# St Pete Advise



## Jmurnane (Apr 9, 2016)

wheedon island is probably the most well known spot. may not be as busy/pressured during the week. several ramps around the area. also fort desoto


----------



## BrownDog (Jun 22, 2019)

Dock lights


----------



## crboggs (Mar 30, 2015)

Jmurnane said:


> wheedon island is probably the most well known spot. may not be as busy/pressured during the week. several ramps around the area. also fort desoto


*lol*

Weedon? 

Its hell on earth for fly anglers on a good day. Locals avoid it like the plague.

With all the extra crowd on the water right now, my advice would be to stay even further away.
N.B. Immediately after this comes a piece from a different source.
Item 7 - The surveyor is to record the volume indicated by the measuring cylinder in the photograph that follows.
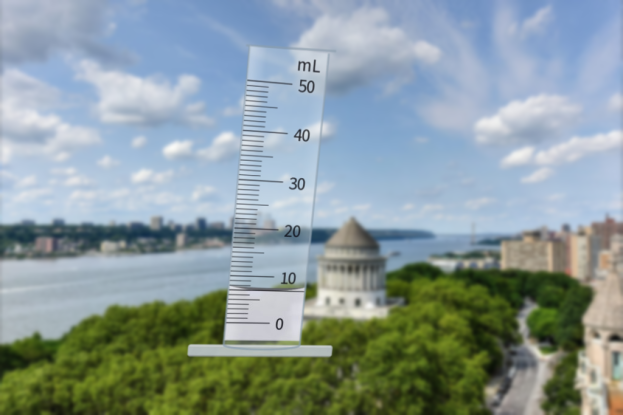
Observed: 7 mL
Unless you want to fish should to shoulder with guys slinging chummers...then go right ahead.


----------



## 4991 (Jun 21, 2012)

^this. I avoid “Wheedon” at all costs. If you’re going to St. Pete, hit up the surrounding Fort Desoto area. Beware of Bunces Pass and all of the jet skis. On the lower tides and late afternoon you could get into some reds on the Fort Desoto flats. But trying to sight fish with a fly rod on the flats is tough right now during the heat of the day, unless you are on the beach for tarpon. Your best bet might be to hit dock lights at night for snook when everyone is off the water. It has been a cluster during the day...even weekdays.


----------



## Aaron Davis (Apr 23, 2020)

Thank you guys for all the advise, based on what everyone has said I think I’m gonna try fort Desoto and definitely dock lights


----------